There was that almost automatic shielding again. The man sure had a lot of friends. "My name is Sara Morgan, and I need Mr. Kincaid's help." She held a photo out to him.
"Detective Kincaid," he corrected, peering at the picture she held, then at her face. "He's on leave. He likes to be left alone."
She swallowed a sigh, not wanting to aggravate the man. "So I've been told. I only need a few minutes of his time, honest." She'd rehearsed her story repeatedly and prayed that she could pitch her case quickly if she ever found the man.
The bartender ran a hand over his bald pate as he studied her for another few seconds, then apparently decided to take a chance on her. "He's over at the last pool table, the tall guy dressed in black."
Relieved that she'd found him, Sara gave Oscar a smile. "Thank you."
Carefully, she followed a waitress zigzagging through the tables, then had to maneuver around the dancers until she reached the arch. This room also was dim except for large shaded lamps hanging over each of the three pool tables. A bearded man wearing a leather vest hanging open over his naked chest studied the balls at the first table. Another with a long ponytail and low-riding jeans took his turn at the second table. Half a dozen other men stood around, some with cue sticks, others just watching. Sara moved a bit closer to get a better look at the man in question before he noticed her.

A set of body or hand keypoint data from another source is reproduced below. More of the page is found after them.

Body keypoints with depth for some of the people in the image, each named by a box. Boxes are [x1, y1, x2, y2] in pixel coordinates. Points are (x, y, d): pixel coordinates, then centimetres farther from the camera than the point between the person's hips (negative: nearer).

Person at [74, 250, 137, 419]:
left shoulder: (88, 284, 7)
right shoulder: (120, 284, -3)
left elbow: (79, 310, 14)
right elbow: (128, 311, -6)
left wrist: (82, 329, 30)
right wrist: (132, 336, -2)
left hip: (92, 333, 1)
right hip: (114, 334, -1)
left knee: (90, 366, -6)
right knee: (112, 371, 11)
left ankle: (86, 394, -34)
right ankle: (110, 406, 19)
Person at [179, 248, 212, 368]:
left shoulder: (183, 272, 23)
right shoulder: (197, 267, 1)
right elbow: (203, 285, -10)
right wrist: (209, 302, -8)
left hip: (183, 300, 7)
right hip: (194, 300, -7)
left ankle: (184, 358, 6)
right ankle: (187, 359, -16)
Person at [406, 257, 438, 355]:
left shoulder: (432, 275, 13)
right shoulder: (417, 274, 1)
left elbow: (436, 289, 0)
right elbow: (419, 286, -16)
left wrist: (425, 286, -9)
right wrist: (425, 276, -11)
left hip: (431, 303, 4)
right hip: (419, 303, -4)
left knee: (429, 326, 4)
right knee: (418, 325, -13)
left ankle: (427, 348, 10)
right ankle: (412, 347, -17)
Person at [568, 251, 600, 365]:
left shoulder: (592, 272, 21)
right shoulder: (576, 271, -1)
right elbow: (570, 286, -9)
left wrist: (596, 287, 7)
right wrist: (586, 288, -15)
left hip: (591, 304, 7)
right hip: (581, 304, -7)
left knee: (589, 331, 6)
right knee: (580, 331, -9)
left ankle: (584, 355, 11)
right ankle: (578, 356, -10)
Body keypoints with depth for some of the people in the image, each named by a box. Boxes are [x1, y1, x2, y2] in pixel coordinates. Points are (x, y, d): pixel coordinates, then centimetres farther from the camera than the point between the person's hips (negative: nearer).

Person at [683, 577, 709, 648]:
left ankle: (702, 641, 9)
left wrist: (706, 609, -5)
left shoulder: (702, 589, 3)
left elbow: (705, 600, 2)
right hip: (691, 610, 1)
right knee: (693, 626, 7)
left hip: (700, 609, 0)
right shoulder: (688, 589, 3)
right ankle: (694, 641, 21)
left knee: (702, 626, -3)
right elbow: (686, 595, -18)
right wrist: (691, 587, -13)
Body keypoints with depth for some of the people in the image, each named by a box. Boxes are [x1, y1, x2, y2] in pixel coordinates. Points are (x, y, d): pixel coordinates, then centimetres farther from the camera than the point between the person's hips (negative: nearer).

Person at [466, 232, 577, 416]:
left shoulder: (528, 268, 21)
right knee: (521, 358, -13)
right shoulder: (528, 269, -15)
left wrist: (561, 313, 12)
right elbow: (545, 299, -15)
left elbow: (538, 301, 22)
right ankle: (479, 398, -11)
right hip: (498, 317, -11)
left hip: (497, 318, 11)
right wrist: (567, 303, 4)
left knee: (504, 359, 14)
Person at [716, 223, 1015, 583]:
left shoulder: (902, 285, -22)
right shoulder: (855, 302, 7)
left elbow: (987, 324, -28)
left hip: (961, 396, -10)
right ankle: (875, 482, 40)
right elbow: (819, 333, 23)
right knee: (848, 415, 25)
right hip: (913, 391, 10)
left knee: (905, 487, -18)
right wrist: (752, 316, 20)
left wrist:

Graham Kincaid didn't look like the real-life legend she'd expected. Granted he was tall, a couple of inches over six feet, with a rangy build and well-defined shoulders straining the seams of a black T-shirt. Much like a lot of guys. As he bent over the table to line up his shot, the woman in Sara couldn't help noticing that he had a pair of spectacular buns snuggled into faded black jeans.
Watching closely, she saw him cock his head to one side, considering his best move, a lock of black hair falling onto his forehead. Now she saw it, the inscrutable face, a strong jaw covered with several days' growth of dark beard. Though she couldn't tell the color of his eyes, she'd bet they were cold and assessing.
Growing impatient, she shifted her feet, waiting for him to take his shot. At this rate, it must take him hours to play a game. The men watching were quiet, unmoving. Was that pool etiquette or was it respect for the man? she wondered. Did he have a Minnesota Fats reputation in pool halls? Or was it his line of work that lent him that respectful, enigmatic edge?
Sara knew Graham Kincaid had been an FBI profiler for several years, then a Phoenix homicide detective and now he headed the Arizona Special Unit on Missing Persons. She'd also found out that he'd been placed on leave of absence by his captain because of something that had happened a while ago. But no one would say what or when or who'd been involved. She figured that after some idle time, he might be ready for action.
She prayed she was right.
Finally he narrowed his gaze, lining up his cue stick just right and ... and stayed there, crouched low, not moving. Enough already, Sara thought, and approached him from the side.
"Are you Graham Kincaid?" she asked loud enough to be heard over the music, just as his cue stick slammed forward. The balls went scooting all over the table, but none went into a pocket.
Slowly he straightened and turned to Sara. "You made me miss my shot," he said in a deep, annoyed voice.
"Did I? I'm sorry, but I really need to talk with you."
She'd been right, his eyes were steely gray and cool as he looked her up and down.